Por Ivson Coêlho
A regulamentação da Contribuição sobre Bens e Serviços (CBS), veiculada pelo Decreto nº 12.955/2026, trouxe à tona uma tensão normativa de elevada repercussão jurídica e financeira para as empresas brasileiras: o tratamento conferido aos saldos credores de PIS e COFINS acumulados sob o regime anterior.
O artigo 602, parágrafo único, do Regulamento da CBS condiciona a compensação dos saldos credores de PIS e COFINS, não aproveitados até a extinção dessas contribuições, com débitos da CBS, a duas exigências cumulativas: a formalização de pedido específico perante a Receita Federal do Brasil (RFB) e o atendimento de condições e procedimentos a serem definidos em ato normativo futuro.
A previsão, aparentemente técnica, carrega consequências práticas relevantes e levanta questionamentos sobre sua conformidade com o ordenamento jurídico vigente.
A LC nº 214/2025, lei de estatura superior ao decreto regulamentador, assegurou expressamente a transição e o aproveitamento dos créditos de PIS e COFINS no novo sistema tributário. O diploma legal não condicionou esse direito à autorização administrativa prévia, nem subordinou o exercício do direito creditório à habilitação específica perante o Fisco, tampouco previu condicionantes procedimentais adicionais para a efetiva compensação.
Ao impor tais requisitos por via regulamentar, o Decreto nº 12.955/2026 potencialmente inova na ordem jurídica em descompasso com a norma que pretendia regulamentar — situação que, no direito tributário, representa violação ao princípio da legalidade estrita.
O debate central remete aos limites constitucionais do poder regulamentar. Decretos e regulamentos existem para operacionalizar o que a lei determina, não para restringir ou condicionar direitos que ela própria assegurou. Ao criar um mecanismo de acesso, cujo conteúdo ainda depende de ato da RFB, o regulamento introduz incerteza quanto ao momento, ao alcance e às condições do aproveitamento dos créditos.
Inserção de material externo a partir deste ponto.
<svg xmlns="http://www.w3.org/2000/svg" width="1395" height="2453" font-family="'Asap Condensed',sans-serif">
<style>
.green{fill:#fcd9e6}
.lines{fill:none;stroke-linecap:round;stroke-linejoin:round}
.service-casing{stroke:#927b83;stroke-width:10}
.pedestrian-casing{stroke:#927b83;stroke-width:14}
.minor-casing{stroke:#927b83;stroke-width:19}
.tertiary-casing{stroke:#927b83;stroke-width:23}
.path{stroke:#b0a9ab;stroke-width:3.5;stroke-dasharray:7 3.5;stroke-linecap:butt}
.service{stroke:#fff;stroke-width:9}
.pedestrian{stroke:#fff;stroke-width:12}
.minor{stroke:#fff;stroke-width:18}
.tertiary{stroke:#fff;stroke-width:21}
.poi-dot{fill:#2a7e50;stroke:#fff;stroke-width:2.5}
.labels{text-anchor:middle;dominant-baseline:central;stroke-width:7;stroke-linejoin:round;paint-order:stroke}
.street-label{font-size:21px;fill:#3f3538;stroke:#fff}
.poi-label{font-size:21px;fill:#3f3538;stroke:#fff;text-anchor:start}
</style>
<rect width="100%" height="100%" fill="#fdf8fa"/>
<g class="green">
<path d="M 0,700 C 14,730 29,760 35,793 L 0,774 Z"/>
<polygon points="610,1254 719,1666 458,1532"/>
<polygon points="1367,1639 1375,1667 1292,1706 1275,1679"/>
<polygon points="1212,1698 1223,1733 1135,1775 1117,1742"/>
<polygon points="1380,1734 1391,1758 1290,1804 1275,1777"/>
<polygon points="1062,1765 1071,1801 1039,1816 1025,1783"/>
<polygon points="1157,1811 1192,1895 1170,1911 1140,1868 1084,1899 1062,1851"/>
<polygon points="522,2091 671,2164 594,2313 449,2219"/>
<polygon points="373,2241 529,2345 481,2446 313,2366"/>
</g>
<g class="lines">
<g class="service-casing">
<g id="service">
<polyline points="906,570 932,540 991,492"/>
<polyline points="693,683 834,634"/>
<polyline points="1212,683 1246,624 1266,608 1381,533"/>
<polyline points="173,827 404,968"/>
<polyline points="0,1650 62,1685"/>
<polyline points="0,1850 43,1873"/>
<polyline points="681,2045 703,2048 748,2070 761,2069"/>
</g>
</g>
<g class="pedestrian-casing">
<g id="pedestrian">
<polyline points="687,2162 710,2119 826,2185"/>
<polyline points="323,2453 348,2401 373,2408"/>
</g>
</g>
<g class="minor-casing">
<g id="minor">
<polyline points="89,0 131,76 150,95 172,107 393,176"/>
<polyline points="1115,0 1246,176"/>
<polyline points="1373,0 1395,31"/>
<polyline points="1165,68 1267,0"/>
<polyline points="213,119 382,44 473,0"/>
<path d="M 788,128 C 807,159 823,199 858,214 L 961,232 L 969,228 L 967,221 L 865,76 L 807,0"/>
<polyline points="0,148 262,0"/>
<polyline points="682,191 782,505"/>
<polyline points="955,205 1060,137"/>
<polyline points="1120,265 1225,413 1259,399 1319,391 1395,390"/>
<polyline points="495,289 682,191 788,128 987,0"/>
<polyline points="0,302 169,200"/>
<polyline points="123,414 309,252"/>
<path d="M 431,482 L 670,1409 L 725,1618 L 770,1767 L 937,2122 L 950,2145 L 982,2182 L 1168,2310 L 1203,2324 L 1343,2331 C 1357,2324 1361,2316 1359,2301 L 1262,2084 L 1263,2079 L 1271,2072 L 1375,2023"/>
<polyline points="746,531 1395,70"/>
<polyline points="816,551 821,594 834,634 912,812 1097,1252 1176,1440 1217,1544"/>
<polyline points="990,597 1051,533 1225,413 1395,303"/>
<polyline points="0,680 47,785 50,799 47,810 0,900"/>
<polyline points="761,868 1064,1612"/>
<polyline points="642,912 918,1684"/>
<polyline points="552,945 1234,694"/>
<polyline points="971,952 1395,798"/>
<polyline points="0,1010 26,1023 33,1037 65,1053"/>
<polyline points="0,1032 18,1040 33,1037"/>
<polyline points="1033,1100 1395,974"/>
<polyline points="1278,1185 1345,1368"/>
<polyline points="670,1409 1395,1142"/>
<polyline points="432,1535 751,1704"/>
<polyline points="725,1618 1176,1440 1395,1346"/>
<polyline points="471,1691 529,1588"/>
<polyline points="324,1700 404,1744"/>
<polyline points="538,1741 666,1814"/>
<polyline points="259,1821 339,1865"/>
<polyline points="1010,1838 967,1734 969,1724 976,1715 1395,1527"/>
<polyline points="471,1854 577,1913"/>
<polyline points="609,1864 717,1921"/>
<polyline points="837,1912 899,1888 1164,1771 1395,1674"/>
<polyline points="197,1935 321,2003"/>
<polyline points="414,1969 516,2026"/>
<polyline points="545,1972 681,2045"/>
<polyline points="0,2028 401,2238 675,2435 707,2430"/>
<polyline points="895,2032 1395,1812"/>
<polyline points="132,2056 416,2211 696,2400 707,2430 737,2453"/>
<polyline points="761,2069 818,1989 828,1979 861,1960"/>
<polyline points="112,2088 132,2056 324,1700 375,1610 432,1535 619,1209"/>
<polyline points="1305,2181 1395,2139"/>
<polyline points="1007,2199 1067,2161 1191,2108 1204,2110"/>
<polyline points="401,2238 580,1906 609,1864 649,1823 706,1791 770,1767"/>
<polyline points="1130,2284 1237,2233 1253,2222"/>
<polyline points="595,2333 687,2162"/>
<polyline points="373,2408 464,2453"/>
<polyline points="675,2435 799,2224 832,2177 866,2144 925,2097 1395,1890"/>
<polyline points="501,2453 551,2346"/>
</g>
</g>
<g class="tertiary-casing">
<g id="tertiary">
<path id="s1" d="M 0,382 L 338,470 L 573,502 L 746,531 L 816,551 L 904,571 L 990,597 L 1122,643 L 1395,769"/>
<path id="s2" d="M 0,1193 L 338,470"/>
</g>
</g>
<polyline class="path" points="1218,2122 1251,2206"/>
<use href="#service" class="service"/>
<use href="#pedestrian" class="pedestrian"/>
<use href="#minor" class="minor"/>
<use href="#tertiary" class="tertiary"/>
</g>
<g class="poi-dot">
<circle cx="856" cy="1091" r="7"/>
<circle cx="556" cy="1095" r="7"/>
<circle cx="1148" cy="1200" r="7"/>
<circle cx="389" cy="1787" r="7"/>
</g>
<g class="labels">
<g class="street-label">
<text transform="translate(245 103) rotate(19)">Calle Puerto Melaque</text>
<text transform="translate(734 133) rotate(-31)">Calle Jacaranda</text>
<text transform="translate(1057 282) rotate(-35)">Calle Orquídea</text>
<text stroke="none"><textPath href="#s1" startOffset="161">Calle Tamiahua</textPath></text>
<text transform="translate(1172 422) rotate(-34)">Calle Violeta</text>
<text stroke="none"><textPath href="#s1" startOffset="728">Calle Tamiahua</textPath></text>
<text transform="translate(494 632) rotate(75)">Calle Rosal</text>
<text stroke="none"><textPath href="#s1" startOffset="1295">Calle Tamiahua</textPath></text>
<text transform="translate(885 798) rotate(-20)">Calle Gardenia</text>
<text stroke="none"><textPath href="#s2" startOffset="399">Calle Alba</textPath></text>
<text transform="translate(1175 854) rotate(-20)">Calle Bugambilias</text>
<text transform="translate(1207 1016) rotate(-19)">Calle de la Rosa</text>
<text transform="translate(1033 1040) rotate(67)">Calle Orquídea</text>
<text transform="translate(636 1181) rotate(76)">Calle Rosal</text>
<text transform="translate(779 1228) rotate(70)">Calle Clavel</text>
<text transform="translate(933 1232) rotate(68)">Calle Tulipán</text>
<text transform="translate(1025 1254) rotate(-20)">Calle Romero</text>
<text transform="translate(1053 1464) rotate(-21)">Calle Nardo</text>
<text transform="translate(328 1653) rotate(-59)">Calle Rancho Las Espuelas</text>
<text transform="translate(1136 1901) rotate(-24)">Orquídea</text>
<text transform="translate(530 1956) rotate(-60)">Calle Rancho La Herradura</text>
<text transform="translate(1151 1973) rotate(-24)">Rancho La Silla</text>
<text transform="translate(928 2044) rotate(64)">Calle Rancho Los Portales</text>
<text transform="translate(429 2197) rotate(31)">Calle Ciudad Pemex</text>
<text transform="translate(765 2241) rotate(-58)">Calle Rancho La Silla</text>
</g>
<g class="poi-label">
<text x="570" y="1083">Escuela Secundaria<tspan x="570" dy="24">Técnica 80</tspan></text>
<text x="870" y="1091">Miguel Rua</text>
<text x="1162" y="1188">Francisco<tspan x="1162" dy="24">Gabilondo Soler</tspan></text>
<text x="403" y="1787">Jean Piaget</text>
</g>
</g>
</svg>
Essa lógica, além de violar a hierarquia das normas, pode ser lida como ato que mitiga, por via operacional, a eficácia de direito consagrado em lei complementar.
As consequências práticas são imediatas. Empresas com saldos relevantes de PIS/COFINS passam a operar sob o risco de se submeterem a mecanismos análogos à habilitação e homologação prévia de créditos, com possíveis filas, prazos dilatados e exigências adicionais de documentação. Some-se a isso o descasamento temporal entre a necessidade de caixa e o momento de efetiva fruição dos créditos, podendo acarretar impacto significativo para a gestão financeira de grupos empresariais com posições credoras expressivas.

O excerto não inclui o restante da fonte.